** About this exercise **
Write out, word for word, the lines from the beginning down through the line containing "Năm thị nữ cũng", inclusive.

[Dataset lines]

========================================================================

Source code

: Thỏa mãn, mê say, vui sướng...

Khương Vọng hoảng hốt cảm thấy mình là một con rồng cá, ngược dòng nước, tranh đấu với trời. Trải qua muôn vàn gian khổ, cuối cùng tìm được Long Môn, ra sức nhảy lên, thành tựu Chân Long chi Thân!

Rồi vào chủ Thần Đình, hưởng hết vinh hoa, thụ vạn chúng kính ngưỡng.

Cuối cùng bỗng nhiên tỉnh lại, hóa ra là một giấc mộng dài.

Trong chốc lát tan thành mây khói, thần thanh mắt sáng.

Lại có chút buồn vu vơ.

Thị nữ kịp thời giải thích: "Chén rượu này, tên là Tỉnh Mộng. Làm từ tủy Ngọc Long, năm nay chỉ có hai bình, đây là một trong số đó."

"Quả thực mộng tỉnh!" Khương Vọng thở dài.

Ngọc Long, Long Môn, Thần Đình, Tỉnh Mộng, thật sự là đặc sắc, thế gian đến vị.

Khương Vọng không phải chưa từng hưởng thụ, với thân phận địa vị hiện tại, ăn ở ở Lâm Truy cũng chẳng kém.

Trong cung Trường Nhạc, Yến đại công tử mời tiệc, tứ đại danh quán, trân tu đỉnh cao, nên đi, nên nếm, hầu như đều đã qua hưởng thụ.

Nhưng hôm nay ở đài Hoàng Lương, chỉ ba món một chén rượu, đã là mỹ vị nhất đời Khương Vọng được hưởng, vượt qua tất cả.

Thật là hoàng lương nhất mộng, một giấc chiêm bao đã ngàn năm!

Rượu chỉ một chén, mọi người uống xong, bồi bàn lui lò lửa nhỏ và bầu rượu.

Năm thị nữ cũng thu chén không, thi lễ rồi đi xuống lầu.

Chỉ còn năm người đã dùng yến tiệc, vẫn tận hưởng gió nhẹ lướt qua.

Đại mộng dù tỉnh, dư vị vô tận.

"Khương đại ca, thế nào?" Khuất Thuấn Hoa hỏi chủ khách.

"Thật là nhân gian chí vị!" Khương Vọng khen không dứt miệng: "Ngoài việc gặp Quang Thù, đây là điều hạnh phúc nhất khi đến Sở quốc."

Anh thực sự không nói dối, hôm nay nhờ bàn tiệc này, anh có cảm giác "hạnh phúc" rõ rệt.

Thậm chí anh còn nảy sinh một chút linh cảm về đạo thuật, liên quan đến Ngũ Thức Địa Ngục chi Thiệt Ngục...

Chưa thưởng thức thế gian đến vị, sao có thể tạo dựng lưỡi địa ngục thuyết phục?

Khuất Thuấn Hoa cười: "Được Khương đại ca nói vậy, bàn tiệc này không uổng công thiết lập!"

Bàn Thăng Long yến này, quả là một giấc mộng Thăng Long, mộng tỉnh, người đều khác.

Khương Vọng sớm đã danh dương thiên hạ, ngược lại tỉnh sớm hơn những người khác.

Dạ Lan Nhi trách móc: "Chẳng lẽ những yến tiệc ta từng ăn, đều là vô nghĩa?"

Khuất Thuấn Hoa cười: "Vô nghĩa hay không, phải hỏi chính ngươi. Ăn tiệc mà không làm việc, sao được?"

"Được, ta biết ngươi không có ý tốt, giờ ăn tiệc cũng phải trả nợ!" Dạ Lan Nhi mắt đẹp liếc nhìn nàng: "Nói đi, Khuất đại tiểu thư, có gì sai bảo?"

========================================================================

** Output of the task **
Source code

: Thỏa mãn, mê say, vui sướng...

Khương Vọng hoảng hốt cảm thấy mình là một con rồng cá, ngược dòng nước, tranh đấu với trời. Trải qua muôn vàn gian khổ, cuối cùng tìm được Long Môn, ra sức nhảy lên, thành tựu Chân Long chi Thân!

Rồi vào chủ Thần Đình, hưởng hết vinh hoa, thụ vạn chúng kính ngưỡng.

Cuối cùng bỗng nhiên tỉnh lại, hóa ra là một giấc mộng dài.

Trong chốc lát tan thành mây khói, thần thanh mắt sáng.

Lại có chút buồn vu vơ.

Thị nữ kịp thời giải thích: "Chén rượu này, tên là Tỉnh Mộng. Làm từ tủy Ngọc Long, năm nay chỉ có hai bình, đây là một trong số đó."

"Quả thực mộng tỉnh!" Khương Vọng thở dài.

Ngọc Long, Long Môn, Thần Đình, Tỉnh Mộng, thật sự là đặc sắc, thế gian đến vị.

Khương Vọng không phải chưa từng hưởng thụ, với thân phận địa vị hiện tại, ăn ở ở Lâm Truy cũng chẳng kém.

Trong cung Trường Nhạc, Yến đại công tử mời tiệc, tứ đại danh quán, trân tu đỉnh cao, nên đi, nên nếm, hầu như đều đã qua hưởng thụ.

Nhưng hôm nay ở đài Hoàng Lương, chỉ ba món một chén rượu, đã là mỹ vị nhất đời Khương Vọng được hưởng, vượt qua tất cả.

Thật là hoàng lương nhất mộng, một giấc chiêm bao đã ngàn năm!

Rượu chỉ một chén, mọi người uống xong, bồi bàn lui lò lửa nhỏ và bầu rượu.

Năm thị nữ cũng thu chén không, thi lễ rồi đi xuống lầu.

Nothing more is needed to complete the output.